Nach dem § 253 BGB kann ein Geschädigter „wegen eines Schadens, der nicht Vermögensschaden ist“, nur ausnahmsweise, nämlich „nur in den durch das Gesetz bestimmten Fällen“ eine Geldentschädigung verlangen. Von den gesetzlichen Bestimmungen dieser Art2 ist § 847 BGB die wichtigste. Der § 847 Abs. 1 BGB sieht den Ersatz von Nichtvermögensschäden nur im Falle von Körper- und Gesundheitsverletzungen sowie Freiheitsentziehung vor. Obwohl weder in § 823 BGB noch in § 847 BGB genannt, hat die Rechtsprechung aus dem Einfluss des Grundgesetzes neben dem Schmerzensgeld auch den Anspruch auf Ersatz immaterieller Schäden bei schweren Persönlichkeitsrechtsverletzungen anerkannt, wobei als Anspruchsgrundlage nunmehr § 823 Abs. 1 BGB i.V. m. Art. 1 Abs. 1 GG herangezogen wird. Nach der Entscheidung des Großen Zivilsenats in BGHZ 18, 149 kommen dem Schmerzensgeld zwei Funktionen zu; eine Ausgleichsfunktion und eine Genugtuungsfunktion. Die Ausgleichsfunktion soll die erlittenen Schmerzen und entgangene Lebensfreude kompensieren. Welchen Zweck die Genugtuungsfunktion erfüllen soll und was sie bedeutet ist strittig. Unter anderem hat sich in der Rechtsprechung seit der „Caroline-von-Monaco-Entscheidung“3 bei Verletzungen des Persönlichkeitsrechts durch Medien der Präventionsgedanke entwickelt. Hätte die Prävention als Anspruchsfunktion einen Strafcharakter und sei sie deshalb abzulehnen? – Der Anspruch auf Ersatz des immateriellen Schadens wird in der Rechtsprechung nicht in jedem Fall einer Verletzung des allgemeinen Persönlichkeitsrechts gleichgesetzt, sondern von zwei einschränkenden Voraussetzungen abhängig gemacht. Zum einen muss es sich um eine schwere Beeinträchtigung handeln. Zum anderen ist es erforderlich, dass die Verletzung nicht in anderer Weise ausgeglichen werden kann. Fraglich ist, inwieweit sie sich im Rahmen der maßgeblichen Bemessungsfaktoren mit der Rechtsprechung im Einklang befinden. Für die Bemessung der Höhe der Geldleistung sind grundsätzlich alle relevanten Umstände des Falles zu berücksichtigen. Solche Fragen sollen in der folgenden Arbeit einzeln diskutiert werden.

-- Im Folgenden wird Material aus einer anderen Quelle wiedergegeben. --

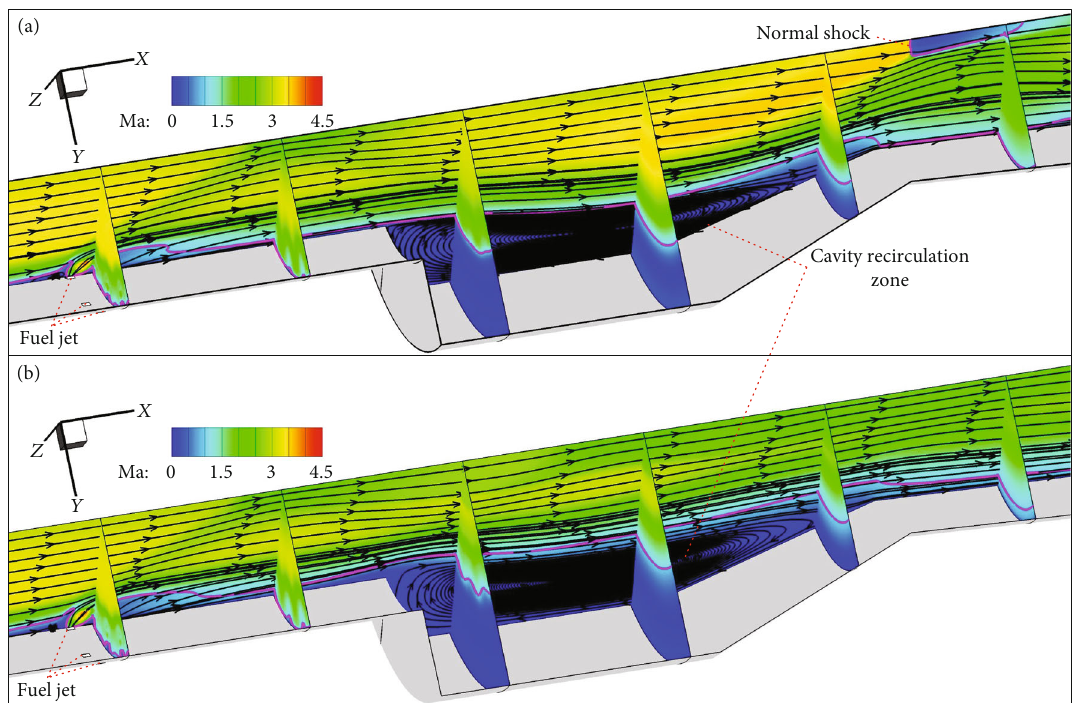
Figure 5: Slices of Mach number contour of (a) the nonreacting and (b) reacting fl ow fi elds of case-22.5; the pink line is the line of sonic speed.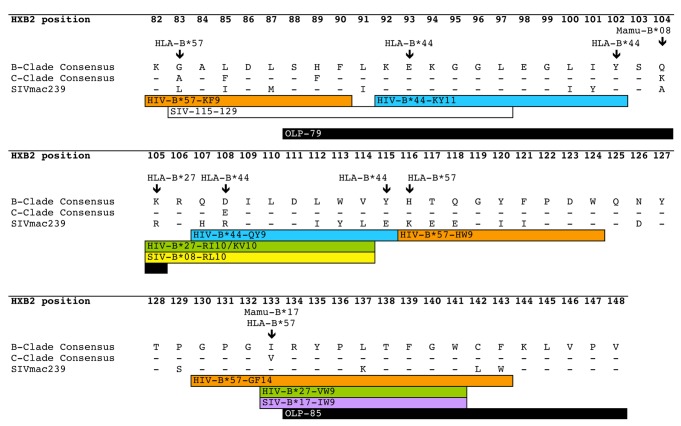
Map of central region of Nef showing sites of key epitopes and residues at which CD8+ selection pressure operates.Central conserved region of HIV-1 Nef is shown previously defined as HXB2 residues 81-160 [8]. Corresponding B-clade and C-clade consensus sequences are shown along with SIVmac239 consensus. Positions of epitopes restricted by alleles HLA-B*27 [37], HLA-B*57 [28,64,65] and HLA-B*44 are highlighted in green, orange and blue respectively. Regions homologous to Mamu-B*08 [36] and Mamu-B*17 epitopes [66] are also marked (yellow and purple respectively). SIV 115-129 also highlighted as a region recently associated with SIV control in macaques [41]. Responses to overlapping peptides 79 and 85 are associated with viraemic control, q<0.2 (black boxes). Sites of mutations selected by HLA-B*57, HLA-B*27, HLA-B*44, Mamu-B*08 and Mamu-B*17 are marked with arrows [29,36,67]. This highlights the substantial overlap between HIV and SIV epitopes restricted by alleles that are associated with favourable immune control.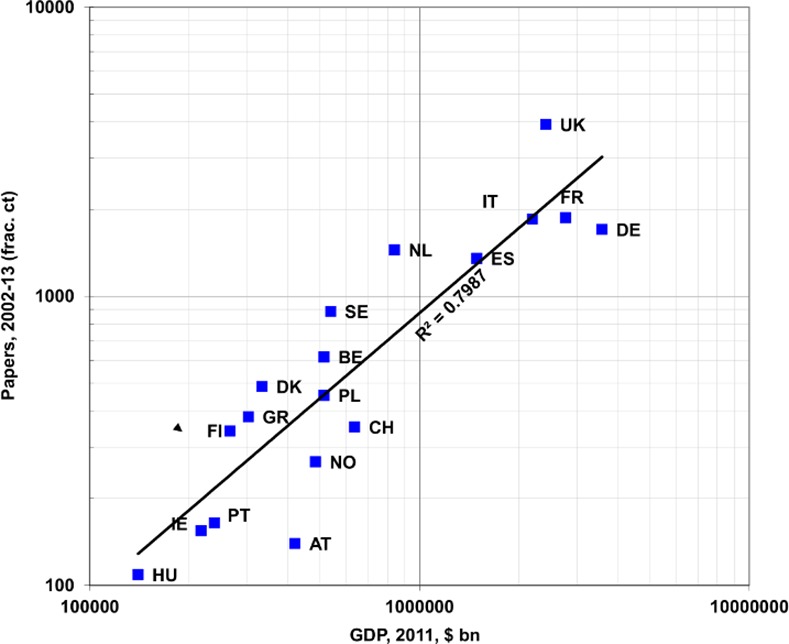
Plot of RESPI paper output, 2002–13, against GDP for 18 European countries with fractional counts above 100 papers.Note: BG, CY, CZ, EE, HR, IS, LT, LU, LV, MT, RO, SI and SK omitted. For codes, see Table 1.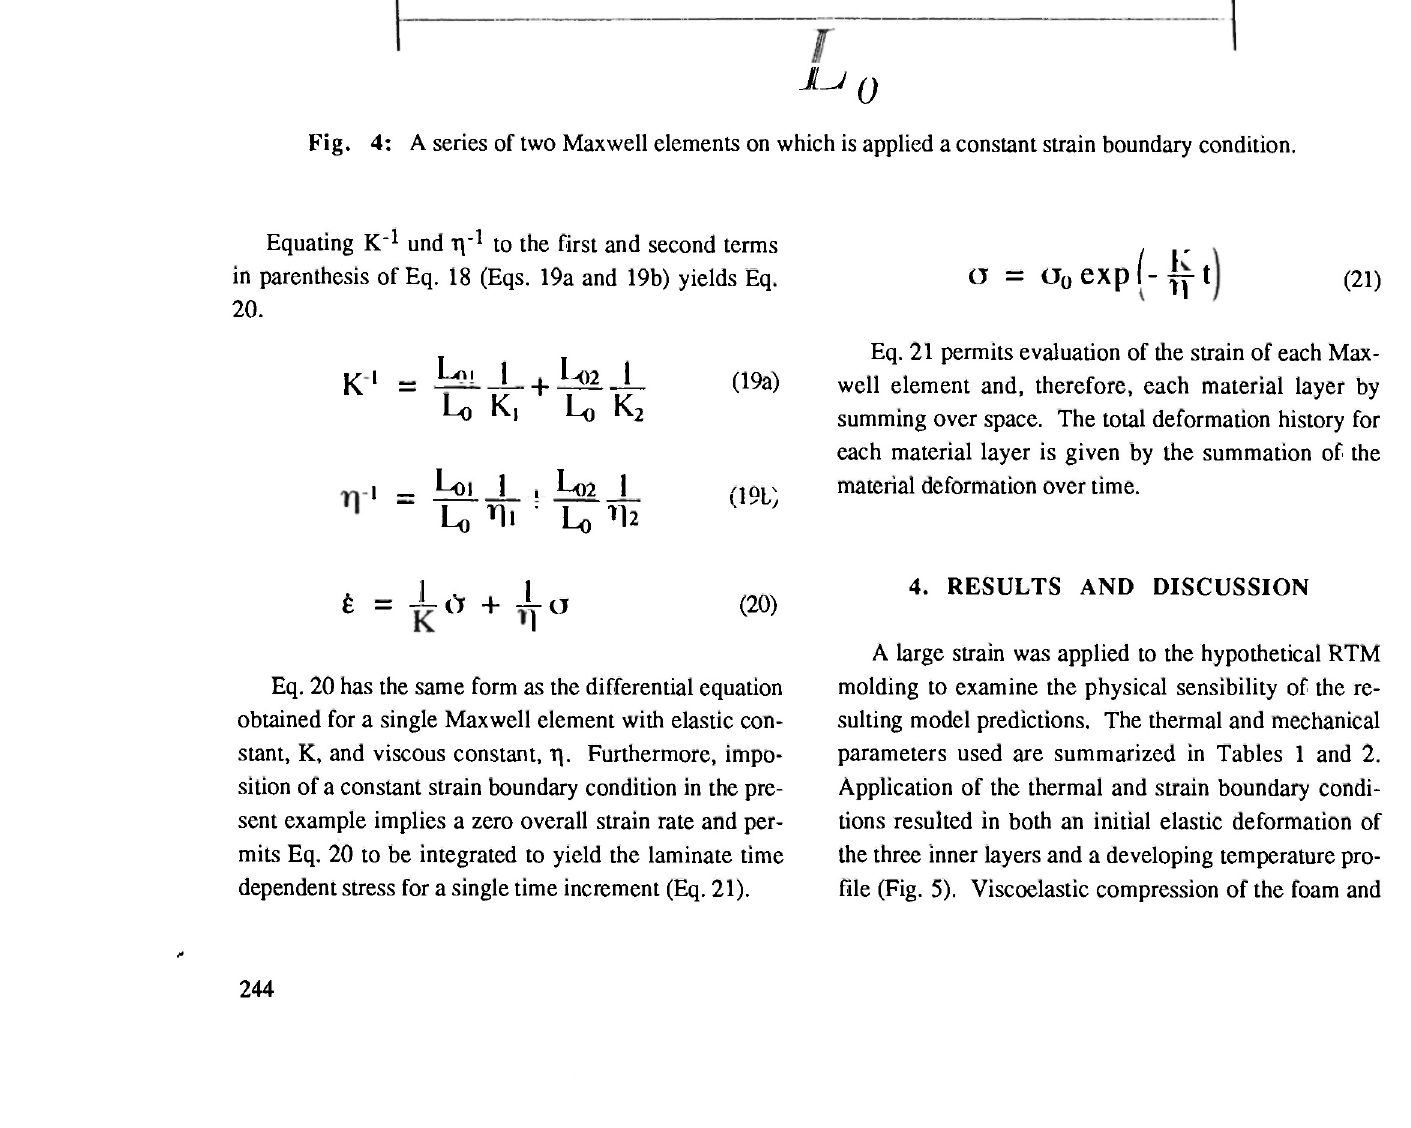
Fig. 4: A series of two Maxwell elements on which is applied a constant strain boundary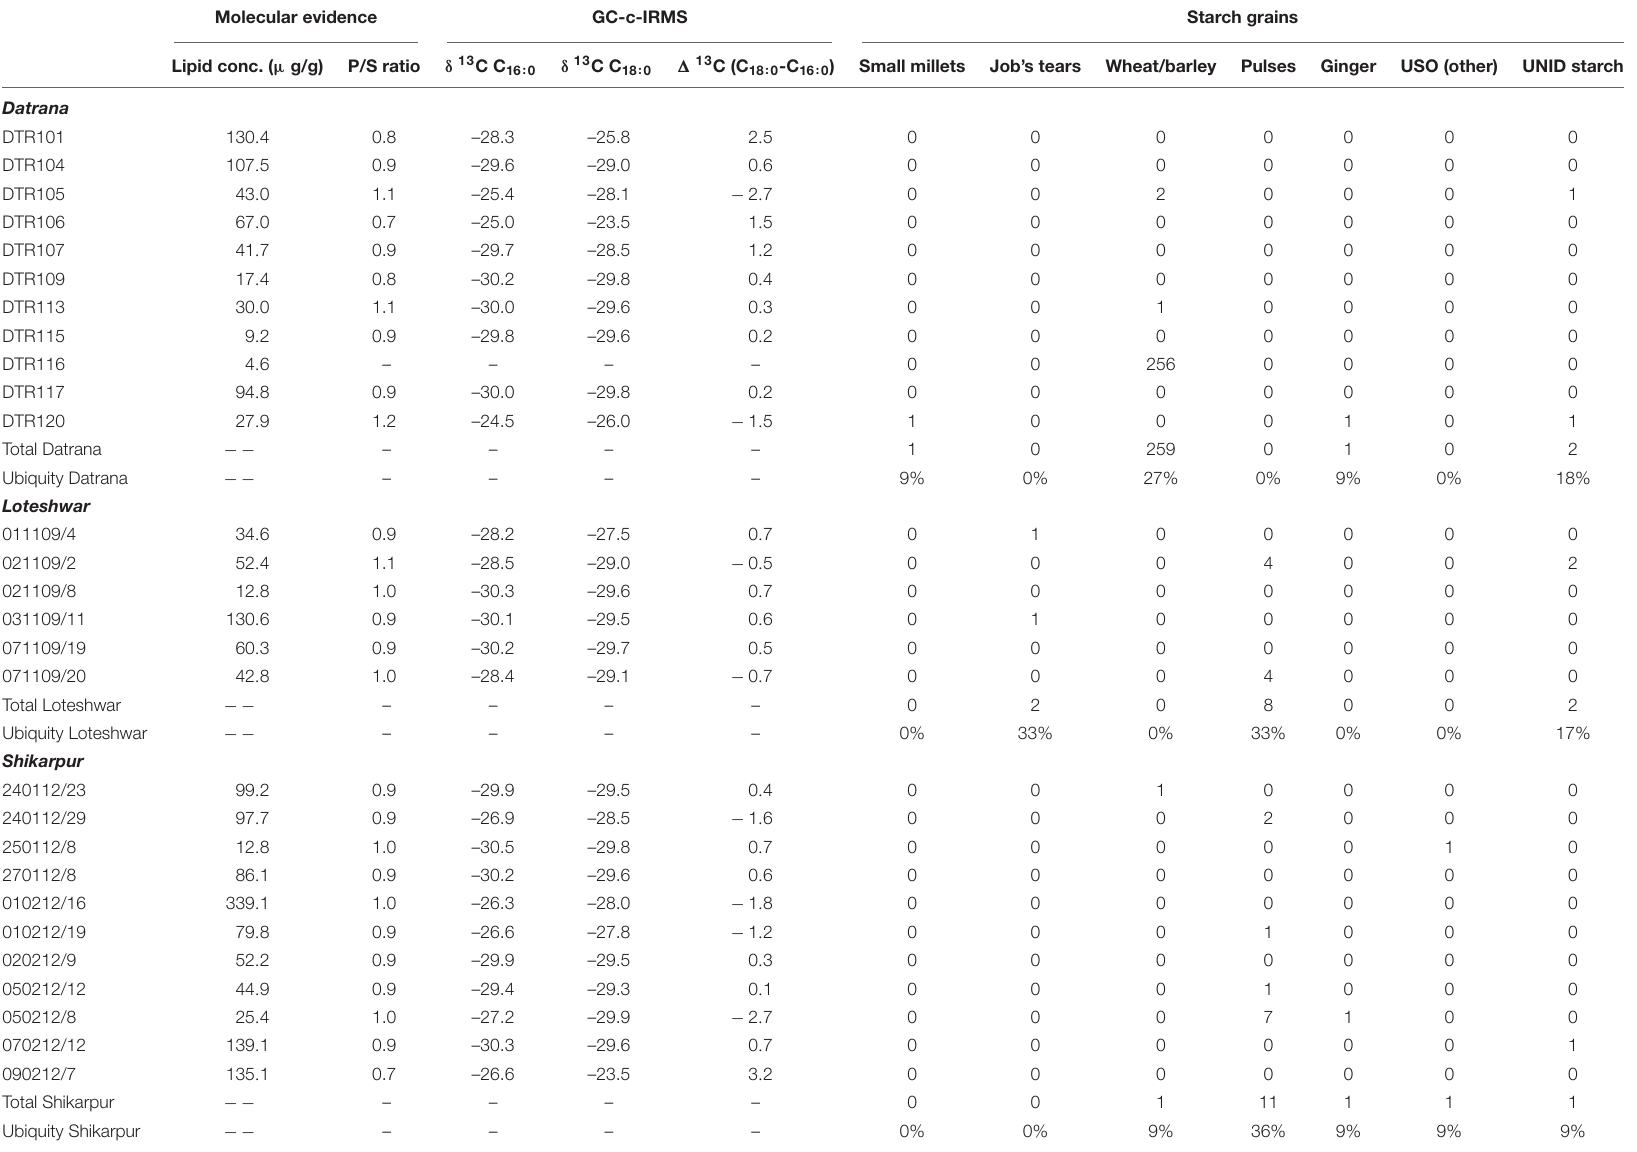
The description of the features used to taxonomically identify starch grains can be found in Table 3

Als Rechtsfortbildung weitet sich der Anspruch bei dem neuen Schadensersatzrecht auf Schmerzensgeld erheblich aus. Der Ersatz des immateriellen Schadens konnte nach vormals geltendem Recht nur im Rahmen außervertraglicher Verschuldensverhaftung gewährt werden. Nach dem neuen Recht umfasst er auch die Gefährdungs- und die Vertragshaftung. Jetzt muss in jedem Fall Schmerzensgeld gezahlt werden, wenn es um ernsthafte Verletzungen geht. Bei, Bagatellverletzungen gibt’s nur dann Schmerzensgeld, wenn die Verletzung absichtlich erfolgt ist.
1 Wagner, NJW 2002, S. 2049 ff
2 Weitere gesetzliche Bestimmungen dieser Art sind z.B. § 97 UrhG, Art. 5 Abs. 5 MRK.